Conversely, chronic administration of SSRIs or MAOIs have been shown to decrease the subjective effects of psychedelics. Concerning SSRIs, a possible reason for this could be that the chronic administration of SSRIs causes downregulation of 5-HT2AR receptors. This, in turn, may make someone less sensitive to substances affecting these receptors, such as psychedelics. Therefore, this decrease in subjective effects may result from 5-HT2AR downregulation. Concerning MAOIs, chronic administration has been shown to trigger serotonin receptor desensitization, which could explain the observed decrease in subjective psychedelic effects.19,20,21

The precise mechanisms underlying the modulation of the psychedelic experience by antidepressants are still unclear, and further research should be conducted in order to gain a better understanding. Moreover, the risk of serotonin syndrome cannot be ignored due to the observation of blunted subjective effects of psychedelics following 5-HT2AR down-regulation. Specifically, it might be the case that serotonin syndrome depends on the rate of occupied 5-HT receptors, whereby a higher rate of occupied receptors could be reached more easily when the global number of receptors is lowered.

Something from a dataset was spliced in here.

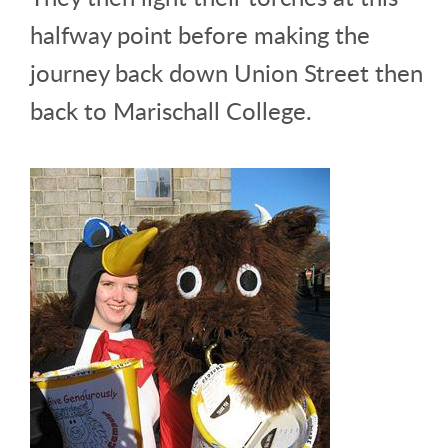
halfway point before making the
journey back down Union Street then
back to Marischall College.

Moreover, several inter-individual variations, such as genetic variations in the enzymes responsible for drug metabolism, could also play a role in the occurrence of serotonin syndrome.22

Some Concluding Thoughts

It is impossible to state with certainty what the relationship is between serotonin syndrome and the pharmacology of psychedelics. Current knowledge is insufficient for formulating an accurate assessment of the risk, or a model of the modulation of both subjective and physiological effects arising from the combination of antidepressants and psychedelic substances.

There has not been much progress in elucidating the pathophysiology of serotonin syndrome in recent years. However, since we are gaining a clearer view of the pharmacology of psychedelics, we might develop more precise recommendations for clinical work in the future.

Nevertheless, a close look at the effects of common antidepressants and psychedelic drugs on serotonin neurotransmission suggests that this combination is risky from a pharmacological point of view, and that it would be very unlikely to have clinically beneficial effects. Consequently, it is advised to be careful when considering taking a psychedelic while being on antidepressant medication.